CVE-2021-43816 is a vulnerability affecting containerd, an open source container runtime widely used as the container runtime interface (CRI) in Kubernetes and other container orchestration platforms. The issue specifically impacts containerd versions from 1.5.0 up to, but not including, 1.5.9. The vulnerability arises in environments where SELinux is enabled, such as on Enterprise Linux 8 distributions (CentOS, RHEL), Fedora, and SUSE MicroOS. Under these conditions, an unprivileged pod scheduled on a node can exploit the way containerd handles SELinux relabeling of hostPath volume mounts. By mounting privileged, regular files from the host filesystem into the container at specific in-container locations—namely /etc/hosts, /etc/hostname, or /etc/resolv.conf—the container process label is indiscriminately applied to these files. This relabeling effectively elevates the container's permissions, granting it complete read and write access to these host files, except for deletion.
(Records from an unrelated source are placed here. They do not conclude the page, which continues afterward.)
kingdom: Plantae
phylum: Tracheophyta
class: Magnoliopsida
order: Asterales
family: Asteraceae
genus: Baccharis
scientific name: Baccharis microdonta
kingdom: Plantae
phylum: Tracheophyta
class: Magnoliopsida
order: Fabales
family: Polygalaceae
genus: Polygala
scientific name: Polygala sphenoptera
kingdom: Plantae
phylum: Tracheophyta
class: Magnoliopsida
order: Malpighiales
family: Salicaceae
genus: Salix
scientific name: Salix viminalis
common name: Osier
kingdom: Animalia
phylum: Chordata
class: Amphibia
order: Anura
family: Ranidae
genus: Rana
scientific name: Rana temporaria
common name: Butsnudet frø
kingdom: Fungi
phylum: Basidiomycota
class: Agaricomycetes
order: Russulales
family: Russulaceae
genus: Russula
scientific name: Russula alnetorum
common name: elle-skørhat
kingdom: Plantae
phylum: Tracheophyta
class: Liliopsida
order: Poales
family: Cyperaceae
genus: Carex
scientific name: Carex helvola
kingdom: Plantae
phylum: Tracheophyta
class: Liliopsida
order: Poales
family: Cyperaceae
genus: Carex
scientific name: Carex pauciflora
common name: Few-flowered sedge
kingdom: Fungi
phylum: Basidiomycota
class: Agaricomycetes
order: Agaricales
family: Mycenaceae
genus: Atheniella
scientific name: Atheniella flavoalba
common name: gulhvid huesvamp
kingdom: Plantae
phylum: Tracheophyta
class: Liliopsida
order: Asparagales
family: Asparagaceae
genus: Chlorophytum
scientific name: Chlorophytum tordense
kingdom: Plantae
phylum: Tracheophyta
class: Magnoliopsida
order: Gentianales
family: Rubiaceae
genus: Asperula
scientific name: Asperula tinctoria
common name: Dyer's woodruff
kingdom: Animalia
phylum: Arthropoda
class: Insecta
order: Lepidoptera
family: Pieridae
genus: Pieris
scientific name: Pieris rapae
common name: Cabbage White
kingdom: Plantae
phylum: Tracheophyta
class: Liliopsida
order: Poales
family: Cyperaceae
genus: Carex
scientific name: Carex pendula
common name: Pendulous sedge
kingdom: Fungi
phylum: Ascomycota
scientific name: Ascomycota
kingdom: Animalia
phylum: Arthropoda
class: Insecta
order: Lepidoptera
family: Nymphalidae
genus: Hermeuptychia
This behavior violates the principle of least privilege and allows containers that should be restricted to gain unauthorized access to sensitive host files. The vulnerability is classified under CWE-281, which concerns improper preservation of permissions. Although no known exploits have been reported in the wild, the flaw presents a significant risk in multi-tenant or shared environments where untrusted containers run. The issue was resolved in containerd version 1.5.9, and users are strongly advised to upgrade to this or later versions to mitigate the risk.

For European organizations, especially those relying on containerized workloads orchestrated via Kubernetes or similar platforms using containerd as the runtime, this vulnerability poses a risk to the confidentiality and integrity of host system files. Unauthorized read/write access to critical host files like /etc/hosts, /etc/hostname, and /etc/resolv.conf can lead to container escape scenarios, privilege escalation, or manipulation of network configurations, potentially disrupting service availability or enabling lateral movement within the infrastructure. Industries with stringent data protection requirements, such as finance, healthcare, and critical infrastructure, could face compliance violations and operational risks if attackers exploit this flaw. The impact is magnified in environments with multi-tenant clusters or where untrusted workloads are scheduled, as malicious containers could leverage this vulnerability to compromise the host or other containers. Although deletion is not permitted, the ability to modify these files can still cause significant disruption or facilitate further attacks. Given the widespread adoption of containerd in cloud-native deployments across Europe, the vulnerability could affect a broad range of organizations if left unpatched.

1. Immediate upgrade of containerd to version 1.5.9 or later is the primary mitigation step to ensure the vulnerability is patched. 2. Review and restrict the use of hostPath volumes in Kubernetes pod specifications, especially avoiding mounting sensitive host files like /etc/hosts, /etc/hostname, or /etc/resolv.conf. Implement admission controller policies or Pod Security Policies (PSPs) to prevent such mounts. 3. Enforce strict SELinux policies and verify that container runtimes correctly apply SELinux labels without indiscriminate relabeling. 4. Employ runtime security tools that monitor container behavior and file system access to detect anomalous attempts to access or modify host files. 5. Limit scheduling of untrusted or less-trusted workloads on nodes where sensitive data or critical services run. 6. Conduct regular security audits of container configurations and volume mounts to identify and remediate risky practices. 7. Educate DevOps and security teams about the risks of hostPath volume mounts and SELinux interactions in container environments to prevent misconfigurations.